Le recordaron entonces el acuerdo de abandonar el cargo una vez terminado todo, pero los hizo encarcelar y a aquellos que no cedieron los condenó al destierro, siendo reemplazados por improvisados y aprovechados aprendices de historiadores, diletantes que querían solamente recibir favores en la nueva etapa del imperio.
Salieron bandos y decretos, que determinaban la necesidad de la sumisión y el orden a la autoridad establecida, que muerto el rey lo seguirían sus descendientes hasta que se acaben los mismos y que era hora de empezar a retribuir el pueblo a sus gobernantes con necesarios impuestos. Creó una corte de fanáticos posesos que hablaban en todos lados a su favor y de la urgente necesidad de ir levantando estatuas para asegurar la posteridad de los nuevos gobernantes.

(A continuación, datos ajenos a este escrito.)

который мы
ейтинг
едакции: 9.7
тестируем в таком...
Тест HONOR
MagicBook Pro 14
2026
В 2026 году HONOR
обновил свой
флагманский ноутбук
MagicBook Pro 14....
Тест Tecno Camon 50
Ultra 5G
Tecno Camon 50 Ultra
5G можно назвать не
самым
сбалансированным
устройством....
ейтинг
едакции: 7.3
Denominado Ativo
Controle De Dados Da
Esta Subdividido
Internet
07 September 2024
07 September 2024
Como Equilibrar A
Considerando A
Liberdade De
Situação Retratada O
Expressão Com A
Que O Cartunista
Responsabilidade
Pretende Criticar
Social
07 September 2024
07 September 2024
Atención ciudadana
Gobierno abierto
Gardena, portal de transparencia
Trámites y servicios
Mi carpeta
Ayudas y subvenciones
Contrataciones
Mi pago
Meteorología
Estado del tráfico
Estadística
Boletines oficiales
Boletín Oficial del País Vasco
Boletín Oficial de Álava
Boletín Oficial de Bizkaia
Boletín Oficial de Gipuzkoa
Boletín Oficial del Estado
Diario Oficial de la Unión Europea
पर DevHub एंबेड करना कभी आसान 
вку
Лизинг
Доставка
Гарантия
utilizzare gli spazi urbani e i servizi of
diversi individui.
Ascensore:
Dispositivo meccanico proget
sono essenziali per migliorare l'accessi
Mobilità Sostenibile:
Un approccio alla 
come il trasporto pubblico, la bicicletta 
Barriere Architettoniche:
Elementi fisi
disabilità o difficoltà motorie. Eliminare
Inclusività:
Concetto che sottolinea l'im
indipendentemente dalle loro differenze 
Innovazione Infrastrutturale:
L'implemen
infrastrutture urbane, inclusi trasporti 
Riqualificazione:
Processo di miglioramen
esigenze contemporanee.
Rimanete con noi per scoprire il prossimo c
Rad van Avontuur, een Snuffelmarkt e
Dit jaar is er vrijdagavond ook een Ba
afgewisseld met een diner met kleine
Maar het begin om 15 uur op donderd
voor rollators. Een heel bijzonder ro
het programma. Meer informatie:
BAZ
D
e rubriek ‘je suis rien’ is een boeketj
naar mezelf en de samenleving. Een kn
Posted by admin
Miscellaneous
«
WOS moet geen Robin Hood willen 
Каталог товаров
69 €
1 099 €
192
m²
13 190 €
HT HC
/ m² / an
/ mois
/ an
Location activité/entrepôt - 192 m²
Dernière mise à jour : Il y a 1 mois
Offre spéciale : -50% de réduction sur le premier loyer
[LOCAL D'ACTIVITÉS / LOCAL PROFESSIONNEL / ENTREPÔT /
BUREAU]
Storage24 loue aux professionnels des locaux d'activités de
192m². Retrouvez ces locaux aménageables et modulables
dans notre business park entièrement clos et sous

Años tras años siguieron las cavilaciones y los argumentos que cada vez convencían menos a los integrantes del populacho. Año tras año se fueron indigestando y atragantando con informes y hechos que sabían, no eran verdad. Los fanáticos posesos por su lado hablaban de la urgente necesidad de la masificación para el bien de todos. Empezaron algunas revueltas y fue allí que empezó la represión. Despiadada y con miles de muertos.
En décadas sucesivas, la gente lo fue aceptando y asumiendo, no importaba quien estaba arriba, ni las internas palaciegas que hacían que muy de vez en cuando se despierten con un nuevo rey por la repentina muerte de su antecesor.
Algunos ancianos, en lo alto de la montaña empezaron a escribir en hojas lo vivido antes de esta dinastía en un vano intento de rescatar algo, pero era tarde, ya habían perdido las ganas de leer los pobladores. Solo algún libro de Historia a veces los rescata en pocos renglones a los ancianos para demostrar que se puede vivir en paz, los rescatan como de paso, casi con indiferencia sin mencionar siquiera, el nombre del pueblo.